The experiences of both these whistleblowers serve as examples of why most UN staff members would be taking an extraordinary risk with their own careers, for no action, if they were to report sexual abuse or child rape.
Hear Their Cries has been calling for a new ‘truly independent whistleblowing mechanism’ to be set up. Last year, after discussions with both former DFID Secretary of State, Priti Patel, and senior staff at US Ambassador Nikki Haley’s office, Hear Their Cries secured a commitment from the British Government to hold a conference to determine the shape of a new whistleblowing mechanism.
“With the changeover of minsters from Priti Patel to Penny Mordaunt, we have been told that the government will not ‘take the foot oft the gas,” HearTheirCries.org co-founder, former senior UN official, whistleblower and Hear Their Cries spokesman Andrew MacLeod says.
“Secretary of State for DFID Mordaunt has expanded the scope of the international meeting to cover other sexual abuse issues in light of recent disclosures of sexual abuse in the aid industry.
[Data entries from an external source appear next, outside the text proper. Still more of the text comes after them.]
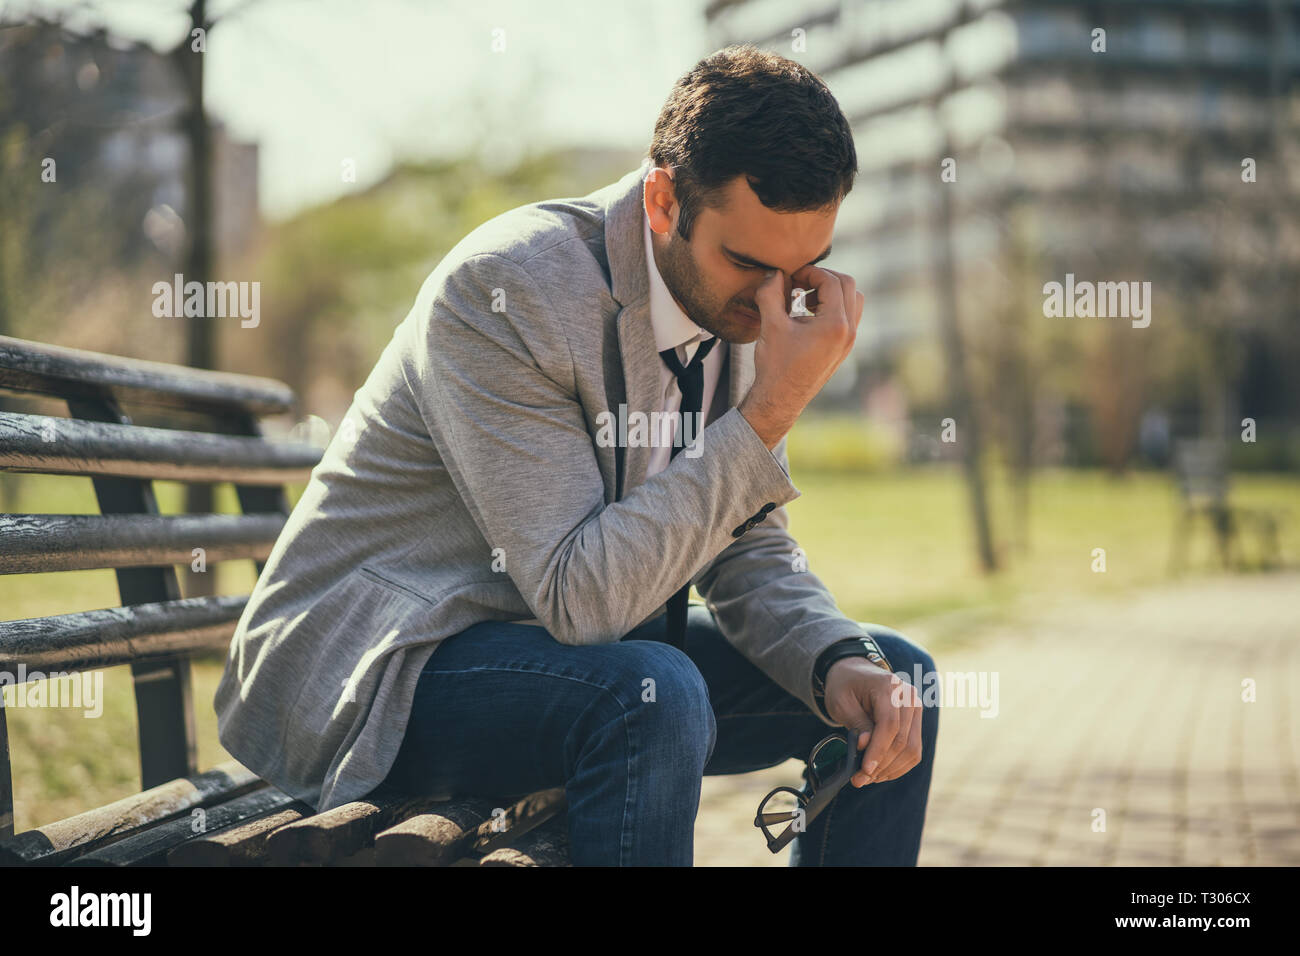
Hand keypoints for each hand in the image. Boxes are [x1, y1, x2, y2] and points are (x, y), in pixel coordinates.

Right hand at [738, 264, 863, 449]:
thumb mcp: (770, 325)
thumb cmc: (775, 365)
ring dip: (830, 291)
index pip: (831, 281)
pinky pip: (848, 316)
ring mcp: (849, 341)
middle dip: (822, 278)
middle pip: (848, 285)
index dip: (809, 272)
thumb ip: (771, 293)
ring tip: (803, 299)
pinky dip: (832, 306)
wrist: (780, 399)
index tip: (791, 276)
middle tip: (798, 283)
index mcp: (834, 325)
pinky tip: (807, 314)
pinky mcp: (843, 348)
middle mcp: (849, 332)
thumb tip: (774, 271)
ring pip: (853, 299)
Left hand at [823, 657, 923, 786]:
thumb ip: (857, 724)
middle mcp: (909, 697)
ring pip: (912, 749)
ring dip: (890, 769)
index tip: (864, 770)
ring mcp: (916, 709)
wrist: (854, 672)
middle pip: (902, 740)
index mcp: (889, 687)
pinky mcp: (915, 721)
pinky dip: (898, 765)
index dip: (878, 750)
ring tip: (867, 778)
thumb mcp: (841, 702)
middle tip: (859, 780)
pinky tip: (880, 772)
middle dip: (881, 765)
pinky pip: (914, 750)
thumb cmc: (844, 686)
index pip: (890, 725)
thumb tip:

We support her expansion of the agenda and will continue to advocate for the creation of the new whistle-blowing mechanism so that staff can feel safe to report on the abuse be and of colleagues”, MacLeod says.
Hear Their Cries believes that only when people can feel confident to blow the whistle can prosecutors be brought into investigations early enough to secure convictions – particularly in cases of child abuse.
“The UN’s internal investigation process is so slow, that by the time evidence is handed over to prosecutors the evidentiary chain has gone cold and the chance of gaining successful prosecutions is almost zero”, former UN investigator Gallo says. “The delay in bringing in external investigators by the use of an internal process is a deliberate delaying tactic. It is one of the reasons UN staff have so little faith in the system for reporting”, Gallo says.
“After all, a bank robber does not self-investigate before police are called in”, adds MacLeod, “so why does the UN system investigate sexual abuse and child rape by the UN itself, before police are brought in?’
Significant variation across demographics showed the difference in views of the gender. Males express more favorable opinions than Females (an average 11 point difference between groups). In Gender & Diversity, Females are -17 points less favorable than Males in assessing gender equality, and -15 points less favorable in assessing Female empowerment (page 17)
“These figures show men may perhaps be more blind to the issues than women and therefore shows that there is a long way to go to achieve ‘zero tolerance’ of sexual abuse”, HearTheirCries co-founder and spokesman Andrew MacLeod says.
Only 39% responded which is far lower than the 75% response rate normally achieved by Gartner (page 5), leading to some speculation that fear of speaking out extends even to confidential staff surveys.